Inspiring confidence through capital planning
In addition, Hammond noted, financial institutions already dealing with challenges associated with virtual staffing and the deluge of work associated with the Paycheck Protection Program must find the resources to manage heightened risk and incorporate uncertainty into risk models and budgeting.
“Every regulator is going to have elevated interest in credit risk in a prolonged downturn’” Hammond said. “Credit risk and the resulting impact is going to be a focus in every safety and soundness exam, and if you want to inspire confidence, your financial institution will already have conducted stressed capital planning.”
Financial institutions need to determine whether updated scenarios may affect capital ratios so that management and the board can have assurances they will remain within “well-capitalized” levels, within management targets, or within targets tied to future strategic planning. These ratios also affect the institution’s CAMELS (Capital adequacy, Asset quality, Management, Earnings, Liquidity, Sensitivity to market risk) rating, which can have multiple impacts on an institution and its plans.

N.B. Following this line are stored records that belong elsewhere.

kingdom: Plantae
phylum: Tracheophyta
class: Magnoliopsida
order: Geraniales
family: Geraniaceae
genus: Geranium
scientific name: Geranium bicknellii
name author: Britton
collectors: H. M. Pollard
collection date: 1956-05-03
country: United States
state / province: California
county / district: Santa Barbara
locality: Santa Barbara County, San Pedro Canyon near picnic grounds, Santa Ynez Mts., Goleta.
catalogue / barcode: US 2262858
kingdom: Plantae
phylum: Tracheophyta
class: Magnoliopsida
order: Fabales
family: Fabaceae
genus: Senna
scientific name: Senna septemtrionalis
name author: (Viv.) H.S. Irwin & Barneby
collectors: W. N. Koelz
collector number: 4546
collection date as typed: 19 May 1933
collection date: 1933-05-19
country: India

Because of limited capacity to develop new assumptions and conduct stressed capital assessments while handling day-to-day operations, many financial institutions are turning to external advisors for assistance.
“There are most certainly resource and staffing constraints,” Hammond said. “Right now, it’s like everyone’s anthill has been stepped on. Everyone’s managing the relationship, modifications, and covenants, and they don’t have time to generate a legitimate capital plan and/or stress test under multiple scenarios.”
One model is key to accurate capital, allowance forecasts
When seeking assistance outside the financial institution, Hammond said, bank and credit union executives should consider utilizing the same advisor for any stress testing or credit-focused capital planning as they use for allowance for loan and lease losses to avoid producing irrational allowance estimates.
“Using the same model to produce estimates for your allowance and to produce results for stress tests is the best way to make sure your projections are meaningful,” he said. Alignment of critical assumptions and inputs is fundamental to developing accurate forecasts.
Hammond said financial institutions working with an experienced advisor will be able to meet their needs for assessing capital this year while acquiring the tools to handle capital analysis and stress testing on their own in the future – even, as Hammond put it, “during stepped-on-anthill times.”